Aufgabe: Schreib den Abschnitt aus dem Auszug neu, der mit „28 Soweit daher“ beginnt und bis einschließlich „O., Randnr. 17).“ geht. Setz dabei „Lohnbedingungen“ an die Stelle von „Entgeltbedingungen“.
── Auszug ──
28 Soweit daher nach nationalem Recht unabhängig vom Fall des Unternehmensübergangs das Arbeitsverhältnis, insbesondere hinsichtlich der Entgeltbedingungen, zum Nachteil des Arbeitnehmers abgeändert werden kann, wird diese Möglichkeit nicht allein dadurch ausgeschlossen, daß das Unternehmen in der Zwischenzeit übertragen und die Vereinbarung daher mit dem neuen Unternehmensinhaber geschlossen worden ist. Da der Erwerber nach Artikel 3 Absatz 1 der Richtlinie in die Rechte und Pflichten des Veräusserers aus dem Arbeitsverhältnis eintritt, kann dieses gegenüber dem Erwerber in demselben Umfang geändert werden, wie dies gegenüber dem Veräusserer möglich war; der Unternehmensübergang als solcher stellt jedoch keinesfalls einen Grund für eine solche Änderung dar (Urteil Daddy' s Dance Hall, a. a. O., Randnr. 17).
───
── Datensätze ──
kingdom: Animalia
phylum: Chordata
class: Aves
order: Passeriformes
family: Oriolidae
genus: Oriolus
───
Antwort:
28 Soweit daher nach nationalem Recht unabhängig vom Fall des Unternehmensübergangs das Arbeitsverhältnis, insbesondere hinsichtlich der Lohnbedingungen, zum Nachteil des Arbeitnehmers abgeändert werden kann, wird diese Möglichkeit nicht allein dadurch ausgeschlossen, daß das Unternehmen in der Zwischenzeit übertragen und die Vereinbarung daher mit dem neuen Unternehmensinhaber geschlossen worden ist. Da der Erwerber nach Artikel 3 Absatz 1 der Richtlinie in die Rechte und Pflichten des Veräusserers aus dem Arbeitsverhältnis eintritt, kann dieses gegenüber dem Erwerber in demselben Umfang geändert werden, wie dies gegenüber dem Veräusserer möglich war; der Unternehmensübergang als solcher stellt jedoch keinesfalls einen Grund für eine solche Änderung dar (Urteil Daddy' s Dance Hall, a. a. O., Randnr. 17).